O tempo médio de vida de uma vaca, escrevem Singer e Mason, pode ser de até 20 anos, mas as destinadas a produzir leite vivem apenas de 5 a 7 anos. Elas são abatidas quando cai a produção do leite. Cada vez que dão à luz, passam pela mesma agonia de terem seus filhos levados embora nos três primeiros dias de vida. A mãe fareja os resíduos de sangue e placenta que lambeu do filhote, e muge por dias ou mesmo semanas. Muitas sofrem este luto a ponto de entrarem em depressão. 

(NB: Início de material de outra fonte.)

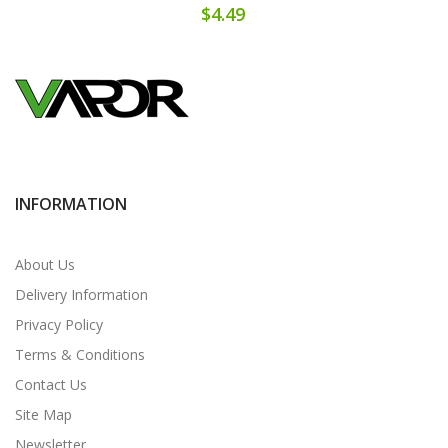
$4.49
INFORMATION
About Us
Delivery Information
Privacy Policy
Terms & Conditions
Contact Us
Site Map
Newsletter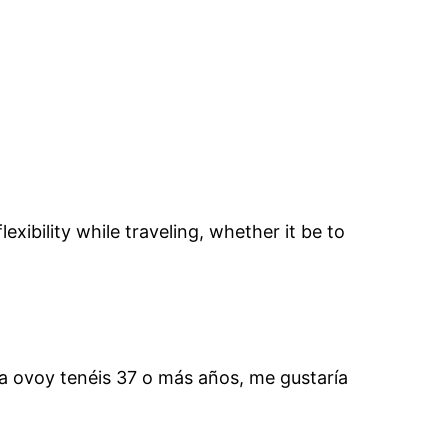
xibility while traveling, whether it be to
ra ovoy tenéis 37 o más años, me gustaría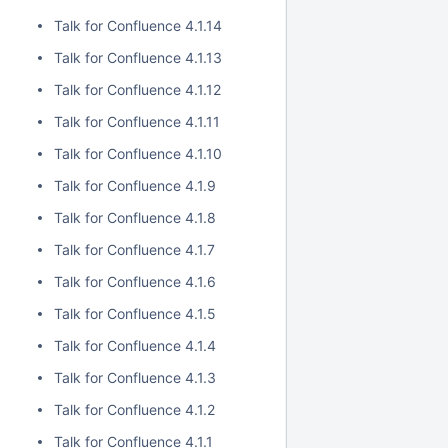
Talk for Confluence 4.1.14
Talk for Confluence 4.1.13
Talk for Confluence 4.1.12
Talk for Confluence 4.1.11
Talk for Confluence 4.1.10
Talk for Confluence 4.1.9
Talk for Confluence 4.1.8
Talk for Confluence 4.1.7
Talk for Confluence 4.1.6
Talk for Confluence 4.1.5
Talk for Confluence 4.1.4
Talk for Confluence 4.1.3
Talk for Confluence 4.1.2
Talk for Confluence 4.1.1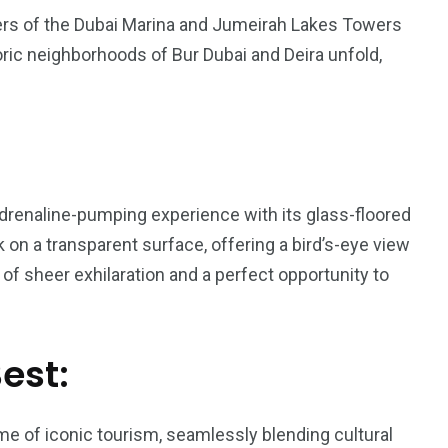
pers of the Dubai Marina and Jumeirah Lakes Towers
ric neighborhoods of Bur Dubai and Deira unfold,
 adrenaline-pumping experience with its glass-floored
k on a transparent surface, offering a bird’s-eye view
of sheer exhilaration and a perfect opportunity to
Best:
e of iconic tourism, seamlessly blending cultural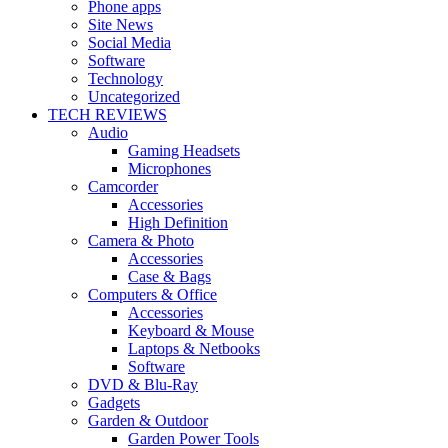
Phone apps
Site News
Social Media
Software
Technology
Uncategorized
TECH REVIEWS
Audio
Gaming Headsets
Microphones
Camcorder
Accessories
High Definition
Camera & Photo
Accessories
Case & Bags
Computers & Office
Accessories
Keyboard & Mouse
Laptops & Netbooks
Software
DVD & Blu-Ray
Gadgets
Garden & Outdoor
Garden Power Tools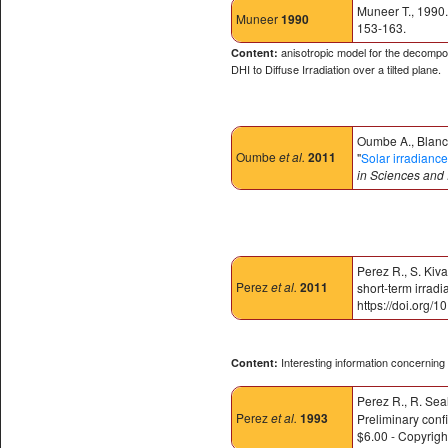
Muneer T., 1990.
Muneer
1990
153-163.
anisotropic model for the decomposi
Content:
DHI to Diffuse Irradiation over a tilted plane.
Oumbe A., Blanc 
Oumbe
et al.
2011
"
Solar irradiance
in Sciences and
Perez R., S. Kiva
Perez
et al.
2011
short-term irrad
https://doi.org/
Interesting information concerning s
Content:
Perez R., R. Sea
Perez
et al.
1993
Preliminary conf
$6.00 - Copyrig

Além do sofrimento pelo qual passam as vacas leiteiras ao terem seus filhos tirados dela e ao terem que se submeter a uma nova gestação passados três meses após encerrada a anterior, o consumo de leite também responde pelo alto volume de poluição aérea nas regiões nas quais as vacas são criadas. Na digestão da dieta não natural à qual são forçadas para produzirem mais leite, seu sistema digestivo produz uma imensa quantidade de gás metano, responsável pelo aquecimento global. Os dejetos depositados a céu aberto são poluidores do ar, do solo e das águas, além de contaminarem o lençol freático da região leiteira. Tudo isso torna o consumo de leite anti-ético.

Continua...

*Sônia T. Felipe é doutora em Teoria Política e Filosofia Moral com pós-doutorado em Bioética-Ética Animal, co-fundadora do Núcleo de Estudos Interdisciplinares sobre a Violência, co-autora de ‘A violência das mortes por decreto’ (Edufsc), ‘O corpo violentado’ (Edufsc), ‘Justiça como Eqüidade’ (Insular) e ‘Por uma questão de princípios’ (Boiteux), ‘Ética e experimentação animal: argumentos abolicionistas’ (Edufsc), colaboradora nas coletâneas ‘Éticas e políticas ambientais (Univ.Lisboa), ‘Filosofia e Direitos Humanos’ (Edufce), ‘Instrumento Animal’ (Canal 6). É professora e pesquisadora dos Programas de graduação e pós-graduação em Filosofia, e do Doutorado Interdisciplinar em Ciências Humanas, da UFSC. Investigadora Permanente do Centro de Filosofia da Universidade de Lisboa e Membro do Bioethics Institute da Fundação Luso-americana para o Desenvolvimento, Lisboa.

Nota da blogueira: 

Gente, é 'nojento' que nós, humanos, possamos agir assim incitando a prática de tanta crueldade contra os animais pelo ignóbil vício da gula. Não se justifica. Como somos pequenos! É verdade que a maioria de nós sequer para para pensar que por trás daqueles saborosos e suculentos pratos aos quais sucumbimos havia um ser vivo que sofreu tanto para saciar nosso instinto. Mas, sempre é tempo de começar a refletir e mudar. Fica a dica.